Michael Willis is a man with a technicolor mind. Part of him seems to live in a forever sixties surreal existence populated with cut-outs, newspaper clippings and Rorschach inkings dipped in acid, while the other (more physical) parts are hard at work documenting all that seeps through the cracks in his consciousness. Without quite knowing the size or placements of his works, its rather hard to get a grip on them… tiny 530 x 372 images just don’t do them justice. You need to be awash in Michael Willis, drowning in his hot, bubbly mind-bath. Let’s see what we can do about that…

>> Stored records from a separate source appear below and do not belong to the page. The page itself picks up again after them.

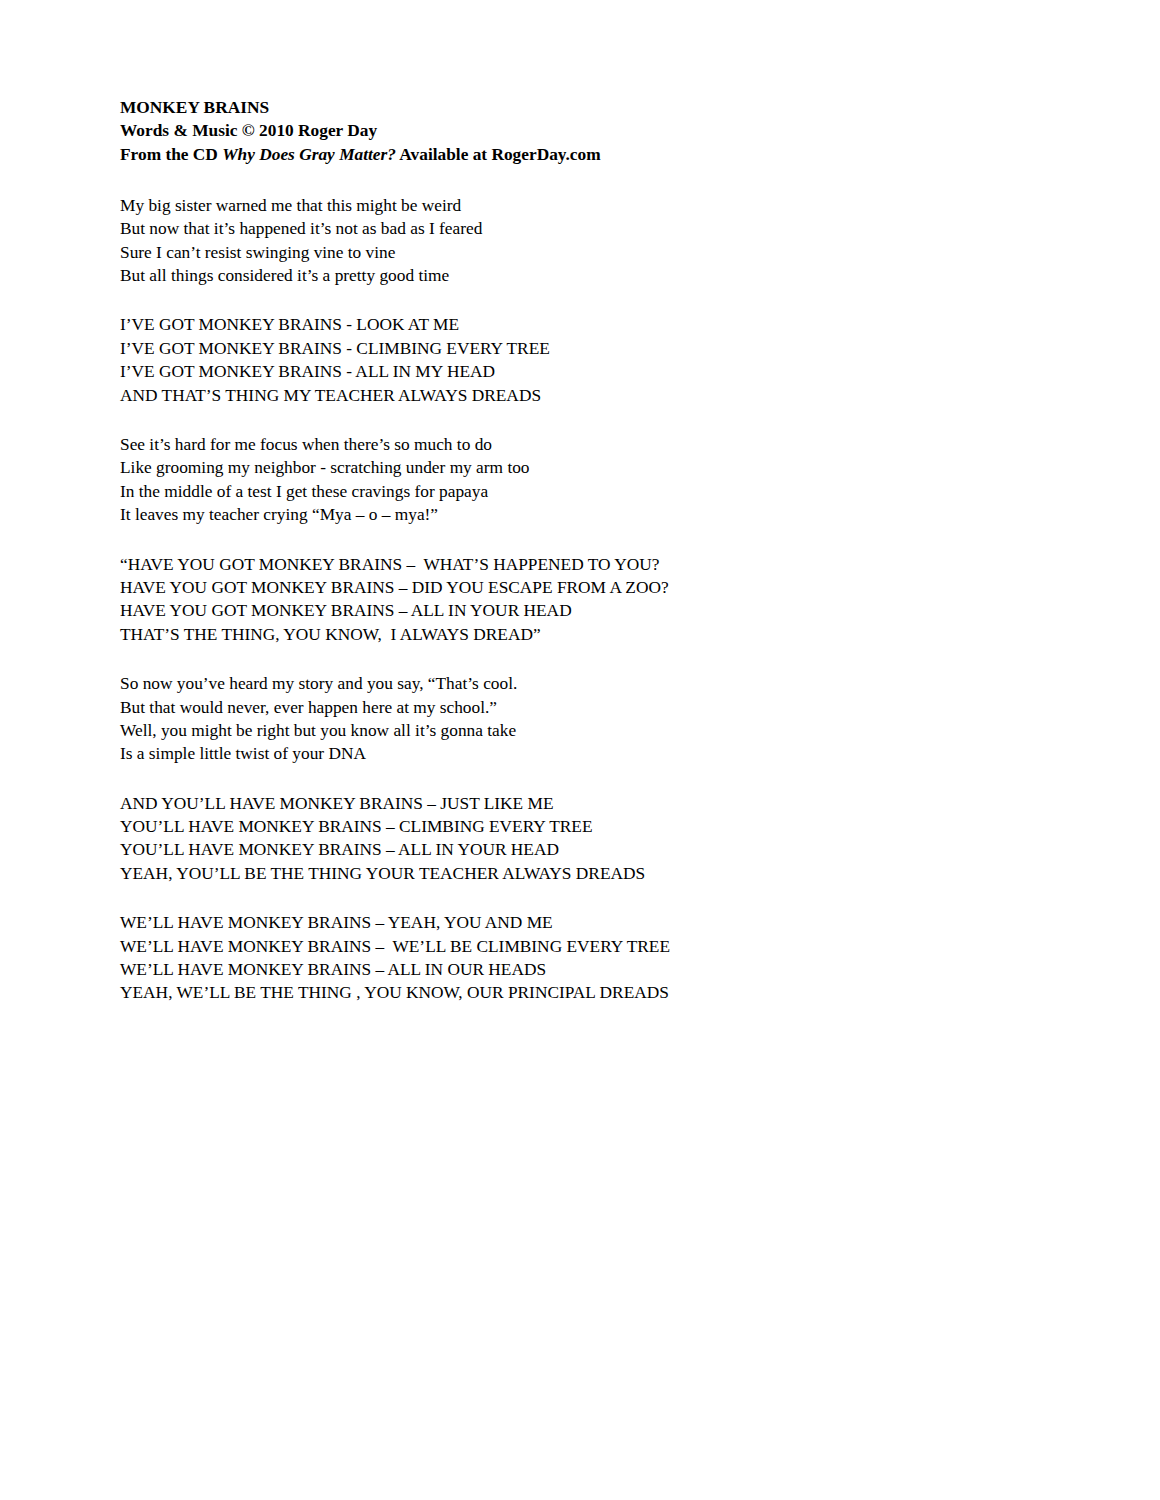MONKEY BRAINS
Words & Music © 2010 Roger Day
From the CD Why Does Gray Matter? Available at RogerDay.com
My big sister warned me that this might be weird
But now that it’s happened it’s not as bad as I feared
Sure I can’t resist swinging vine to vine
But all things considered it’s a pretty good time
I’ve got monkey brains - look at me
I’ve got monkey brains - climbing every tree
I’ve got monkey brains - all in my head
And that’s thing my teacher always dreads
See it’s hard for me focus when there’s so much to do
Like grooming my neighbor - scratching under my arm too
In the middle of a test I get these cravings for papaya
It leaves my teacher crying “Mya – o – mya!”
“Have you got monkey brains – what’s happened to you?
Have you got monkey brains – did you escape from a zoo?
Have you got monkey brains – all in your head
That’s the thing, you know, I always dread”
So now you’ve heard my story and you say, “That’s cool.
But that would never, ever happen here at my school.”
Well, you might be right but you know all it’s gonna take
Is a simple little twist of your DNA
And you’ll have monkey brains – just like me
You’ll have monkey brains – climbing every tree
You’ll have monkey brains – all in your head
Yeah, you’ll be the thing your teacher always dreads
We’ll have monkey brains – yeah, you and me
We’ll have monkey brains – we’ll be climbing every tree
We’ll have monkey brains – all in our heads
Yeah, we’ll be the thing , you know, our principal dreads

Your work is a mixture of early 90’s clipboard art, comic book frames, newspaper clippings, T-shirt air brush stylizations, simulacrum lithographs… okay, a lot of things. What’s it all about?
My work follows many paths, but which all start from the same place. I work methodically but always organically. My personal and commercial work both draw from themes in pop culture; music, film, text and design. Everything I see filter’s through me and influences my work, consciously and subconsciously. I like to experiment with different techniques and processes on a daily basis. If you work in the same way using the same medium or style everyday, it’s easy for the work to become stale. I like having a few projects on at a time allowing for ideas to feed into one another, for me experimenting is exciting and this energy translates into the image for people to see.

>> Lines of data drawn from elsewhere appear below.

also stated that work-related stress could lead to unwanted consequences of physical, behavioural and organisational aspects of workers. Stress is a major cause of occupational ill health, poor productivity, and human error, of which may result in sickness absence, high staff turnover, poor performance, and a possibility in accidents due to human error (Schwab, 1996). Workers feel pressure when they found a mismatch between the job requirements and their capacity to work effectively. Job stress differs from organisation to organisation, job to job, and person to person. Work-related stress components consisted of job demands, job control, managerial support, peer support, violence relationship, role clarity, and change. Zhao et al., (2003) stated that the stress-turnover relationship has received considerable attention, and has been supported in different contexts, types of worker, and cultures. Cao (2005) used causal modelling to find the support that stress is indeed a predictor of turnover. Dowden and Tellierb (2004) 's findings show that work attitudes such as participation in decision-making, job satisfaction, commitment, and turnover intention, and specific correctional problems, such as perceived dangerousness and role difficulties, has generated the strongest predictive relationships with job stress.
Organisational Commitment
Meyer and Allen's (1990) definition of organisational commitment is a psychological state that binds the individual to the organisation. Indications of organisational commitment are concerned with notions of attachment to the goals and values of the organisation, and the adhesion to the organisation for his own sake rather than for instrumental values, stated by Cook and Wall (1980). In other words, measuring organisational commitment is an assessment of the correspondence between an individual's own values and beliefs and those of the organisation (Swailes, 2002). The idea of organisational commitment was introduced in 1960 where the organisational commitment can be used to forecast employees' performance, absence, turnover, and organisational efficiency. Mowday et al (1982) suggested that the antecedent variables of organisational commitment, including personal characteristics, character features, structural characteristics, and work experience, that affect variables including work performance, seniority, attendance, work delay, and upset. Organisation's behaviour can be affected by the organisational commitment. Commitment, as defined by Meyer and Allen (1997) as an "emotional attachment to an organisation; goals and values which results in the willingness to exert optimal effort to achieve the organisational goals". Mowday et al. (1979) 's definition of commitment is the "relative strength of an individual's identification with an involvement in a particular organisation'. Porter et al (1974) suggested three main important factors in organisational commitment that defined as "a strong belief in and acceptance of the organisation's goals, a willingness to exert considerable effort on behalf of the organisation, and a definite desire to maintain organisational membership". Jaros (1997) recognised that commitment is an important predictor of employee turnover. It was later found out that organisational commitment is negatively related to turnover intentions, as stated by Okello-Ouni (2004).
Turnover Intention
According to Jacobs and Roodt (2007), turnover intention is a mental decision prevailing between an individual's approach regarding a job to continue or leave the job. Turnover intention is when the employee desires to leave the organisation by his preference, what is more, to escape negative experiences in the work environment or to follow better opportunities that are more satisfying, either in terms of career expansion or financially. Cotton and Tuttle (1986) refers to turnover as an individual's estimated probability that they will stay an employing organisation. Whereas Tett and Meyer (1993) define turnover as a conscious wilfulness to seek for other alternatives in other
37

I’m seeing you all over the Internet lately. Are the stars aligned just right for you or what?
I’ve had some great coverage lately; it feels good when people like what you do. It makes me want to explore all the ideas and make all the things that haven’t yet seen the light of day, It’s a really good motivator.
Your working with Lindsey Gooden on Panther Club, a new multi-disciplinary design project. How did that come about and what is it?
Panther Club came about as a platform to share the experimental work that both Lindsey and I were working on at the time. We had just finished our illustration degrees in Bournemouth and were producing some really great experimental work. The problem was everything that we were making was either getting lost in a pile of paper or was tucked away in some dark corner of a computer.
We wanted to document this stuff, giving it a purpose and a place to exist, so we set up a blog called Panther Club. We originally wanted the blog to be a place just for our work and experiments, but we kept seeing such great work from all spans of time, we wanted share this. Now we like to post a mix of progressive, contemporary design with important lost cultural artifacts of print, music, psychedelia and design.
That’s the blog part, but you may ask what’s the multi-disciplinary bit? Well the most important thing for us has always been the work, books, posters, zines and exhibitions, anything that results in an idea becoming something physical and tangible. We’ve got a pop-up exhibition coming up very soon with some good friends in Brick Lane and Lindsey and I have just bought a Risograph printer. So expect to see the launch of Panther Club Press later this year!
I see a lot of music in your work (although that might just be my synesthesia), any bands in particular play a role in you formulating your ideas?
I listen to a lot of music. My life is drenched in sounds from a lot of different times and places. I’m interested in music that takes you on a journey both musically and lyrically; I guess this comes through in my work. As far as bands go I like older stuff like Hendrix, the Doors, Pink Floyd, David Crosby, Cymande, Velvet Underground, Muddy Waters, Talking Heads and Dylan and more current stuff like Black Moth Super Rainbow, Hercules and Love Affair, Entrance, Fever Ray, Neon Indian, Why? I’ve gotten into mixes a lot recently to, make sure you check out NonCollective.com for some really great, regularly updated ear candy.
What’s the goal… the ULTIMATE goal?
The ULTIMATE goal consists of a number of things, a lifestyle more than anything overtly material. I would like to have a large studio with Risograph and screen-printing facilities. Working on exciting projects, collaborating with good people, put on more exhibitions etc but without the restraint of money. So many great projects don’t ever get to leave the ground because of this. I would also love to have a business selling posters, Art prints and other culturally exciting things a little like ‘East Totem West’ a hippie company in the sixties (although hardly anybody has heard of them they produced some amazing work) and maybe have all this in various locations, perhaps London, San – Francisco and Paris.